The four cornerstones of marketing are:
- Your brand.
- Your audience.
- Giving first.
- Surrounding yourself with the right people.
This week we will start with the one that I believe is most important. The people who surround you in your work world.
“The right people” is multifold. It’s not just your co-workers. It’s your customers. Your team. Your organization’s leaders. Your collaboration partners and even your competitors.
I haven’t always gotten this right. That’s how I’ve come to know how critical it is. Marketing and sales boil down to a relationship. If it’s transactional, then it stays on the surface, everyone jockeys for an advantage over the other, and there’s very little grace, loyalty or longevity.
But when you find yourself serving the right clients, working side by side with the right people, inspired by your leadership, and energized by your collaboration partners – you build relationships based on mutual respect, trust and a sense of service.
This is even true with your competitors. When you respect their work and know you need to elevate your game to compete, that creates a healthy rivalry that can lead to friendship and ultimately the consumer winning because the rising tide lifted all the boats.
How do you make sure you’ve made the right choices?
First, you need to understand and be able to articulate what the right fit is, whether it’s a client, co-worker, etc. Equally important (and something we seem to take for granted or forget) is us deciding how we want to show up in that relationship. Do we want to be very transparent? Do we want to be a mentor or guide? Should we hold our cards close to the vest?
How we show up is going to have a huge influence on how anyone else shows up.
Unfortunately, there’s no surefire litmus test. But we all have that inner voice that tells us if we’re going to enjoy serving a certain customer or working alongside someone. If we’re smart enough to listen to it.
From there, you trust but verify. You look for clues that align or don’t align with what your gut reaction told you. You pay attention to how they step up and into the relationship with you. And for me, I pay attention to whether or not I enjoy being of service to them.
Consistency in marketing is often considered dull. But it is one of the strongest threads to create and build trust. One of the best ways for you to become trusted or know you can trust someone else is how they show up every day.

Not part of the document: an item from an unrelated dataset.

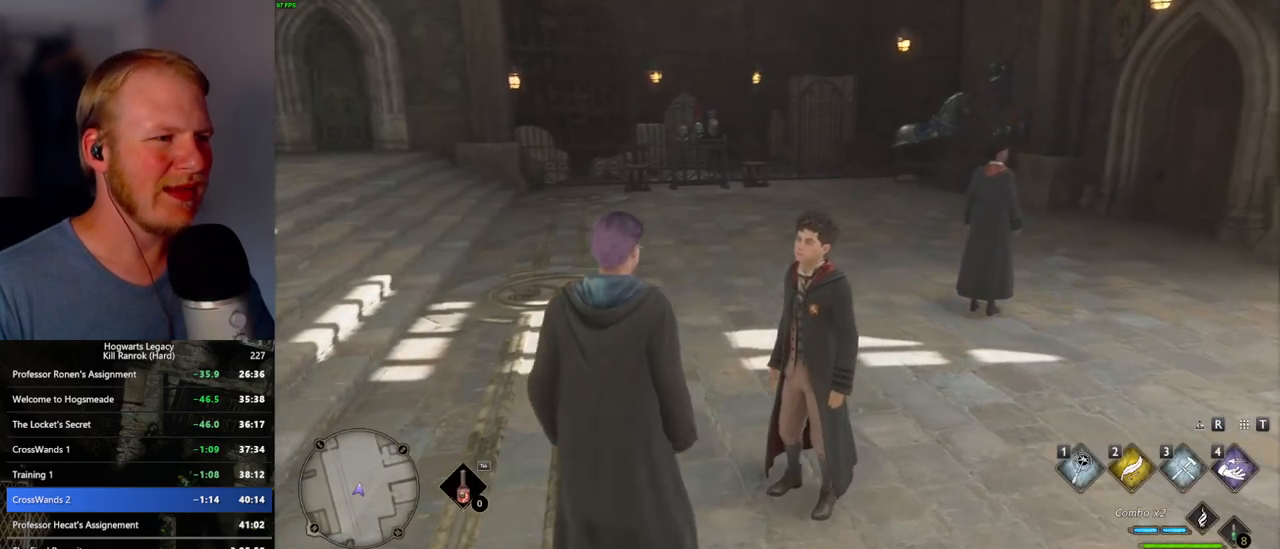
{"keys": ["shift_l", "w"], "mouse": [], "events": [[67, "space", "down"], [200, "space", "up"], [284, "space", "down"], [367, "shift_l", "down"], [384, "space", "up"]]}
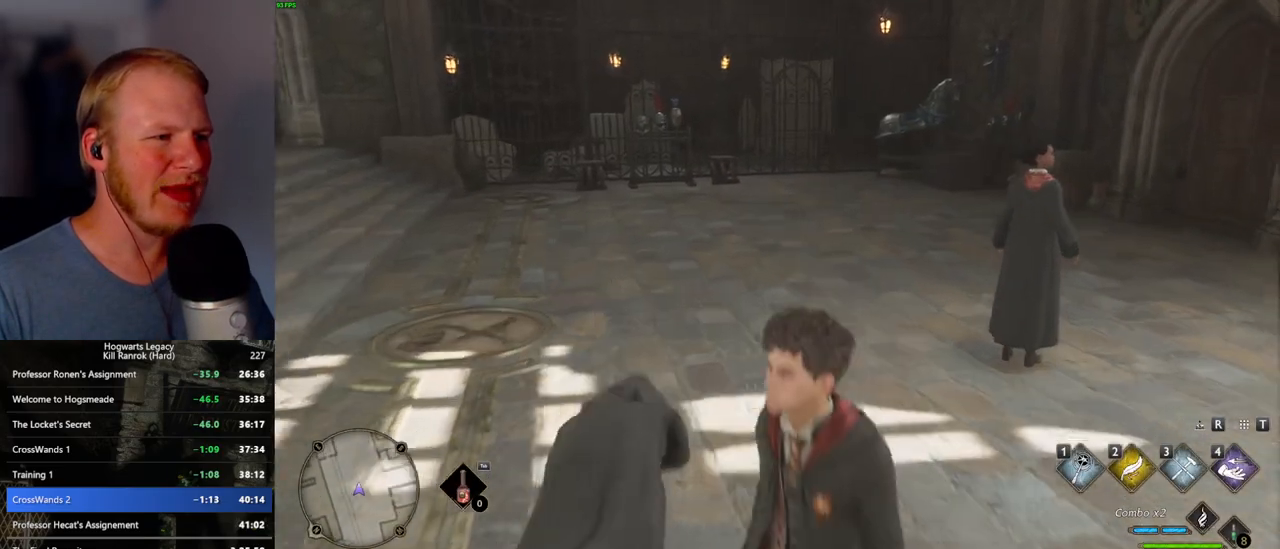
{"keys": ["w"], "mouse": [], "events": [[34, "shift_l", "up"]]}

It’s not a hard science. But I believe we know when we’ve found the right-fit people to help us do our best work and provide the most good. When we do, we should double down and invest in the relationship for the long haul.
As I reflect on writing this column, that’s my final takeaway. How lucky I’ve been to work with the talented and collaborative team at BPC and to write for you.

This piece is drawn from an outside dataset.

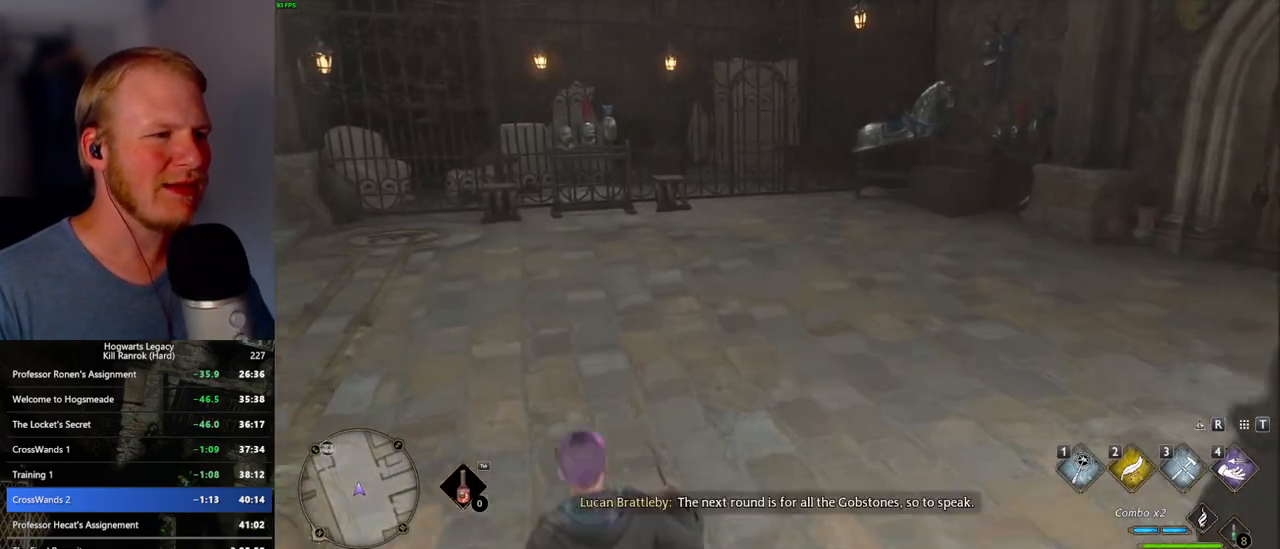
{"keys": ["w"], "mouse": [], "events": []}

I want to thank you for your readership over the last two decades, your email commentary and suggestions, and your photos of specific columns that found their way to your wall, bulletin board, classroom, or got passed around to your team. It’s been my privilege to be a part of the Business Publication’s family and a part of your work world.
Thanks for reading me every week!
Thank you, Drew
Publishers note: We have had the great pleasure to read the great work of Drew McLellan for more than 20 years. He is someone who is very special to both our audience and the team here at the Business Record. Most of you know Drew from these very pages of the Business Record, where he has written an outstanding column on marketing, which he began in January 2002.

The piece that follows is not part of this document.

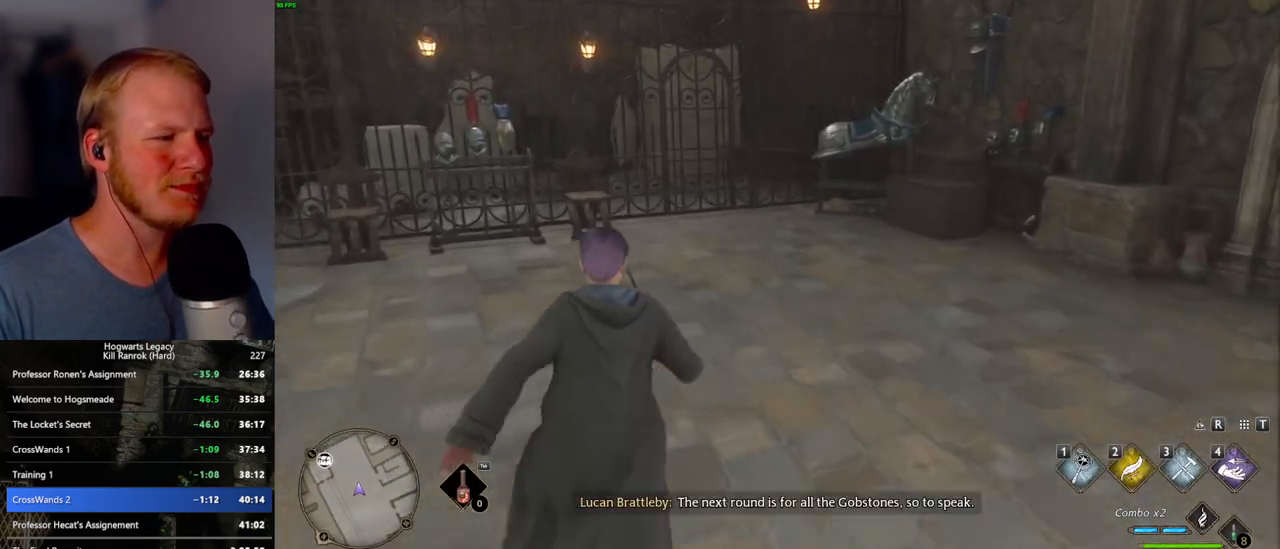
{"keys": ["w"], "mouse": [], "events": []}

This edition is tinged with bittersweet notes. As he announced earlier this month, Drew has decided it is time to hang up his Business Record pen and is ending his column with today’s installment. His time with us has produced approximately 1,050 columns — columns that have equipped us. Educated us. Kept us focused on the client. Columns that have inspired us.
Drew describes himself as a “dad, agency guy, writer and speaker,” but he is very humble. Drew, who was named a Forty Under 40 in the first class in 2000, has had and will continue to have a remarkable career. He started his own agency in 1995 and he also owns and runs the Agency Management Institute, serving more than 250 small to
midsized agencies annually.
Drew has often appeared in Forbes, Entrepreneur magazine, the New York Times, AdAge, CNN and Businessweek, and the Wall Street Journal calls him “one of 10 bloggers every entrepreneur should read.” He’s hosted podcasts and written four books. Wow. No wonder he was also named Forty Under 40 Alumnus of the year in 2010.
Along the way, he has also given me, Connie Wimer and Suzanna de Baca personal and professional advice that has been invaluable, authentic and spot on.